Below are records; reproduce exactly the lines from the one that has "left ear: (674, 184)" through the one that has "right ear: (542, 211)", ends included, and nothing more.

══════════

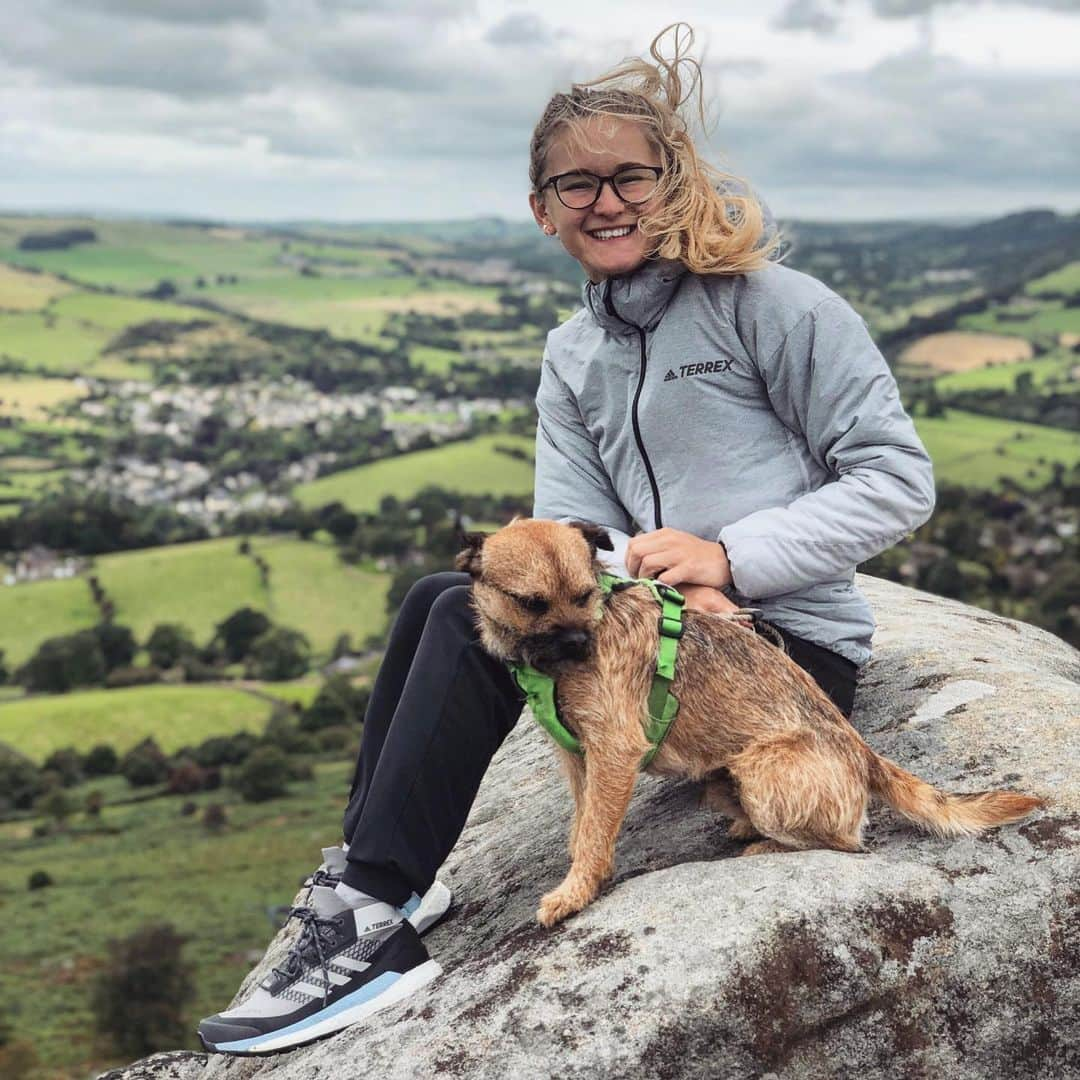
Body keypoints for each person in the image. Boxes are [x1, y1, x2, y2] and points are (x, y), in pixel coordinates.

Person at [197, 24, 934, 1056]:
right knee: (438, 598)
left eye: (630, 176)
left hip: (775, 651)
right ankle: (378, 874)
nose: (606, 202)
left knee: (457, 623)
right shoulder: (572, 353)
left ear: (674, 184)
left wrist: (735, 560)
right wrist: (644, 573)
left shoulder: (776, 309)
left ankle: (369, 914)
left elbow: (898, 480)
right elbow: (565, 537)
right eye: (575, 186)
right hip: (651, 622)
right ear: (542, 211)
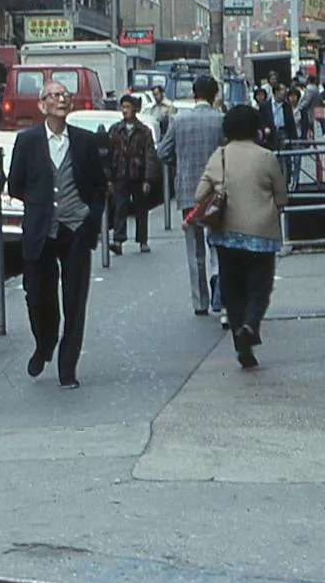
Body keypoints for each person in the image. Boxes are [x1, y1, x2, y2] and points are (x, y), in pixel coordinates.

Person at [5, 80, 109, 389]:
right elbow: (16, 185)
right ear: (42, 105)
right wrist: (41, 205)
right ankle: (44, 343)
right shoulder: (27, 141)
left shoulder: (85, 142)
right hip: (41, 231)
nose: (61, 99)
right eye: (54, 95)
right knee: (38, 297)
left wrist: (90, 217)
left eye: (65, 95)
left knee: (75, 301)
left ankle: (68, 367)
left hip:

══════════

● WRITTEN ANSWER:
left ear: (674, 184)
left wrist: (735, 560)
right wrist: (644, 573)
left shoulder: (776, 309)
left ankle: (369, 914)
left elbow: (898, 480)
right elbow: (565, 537)
right eye: (575, 186)
right hip: (651, 622)
right ear: (542, 211)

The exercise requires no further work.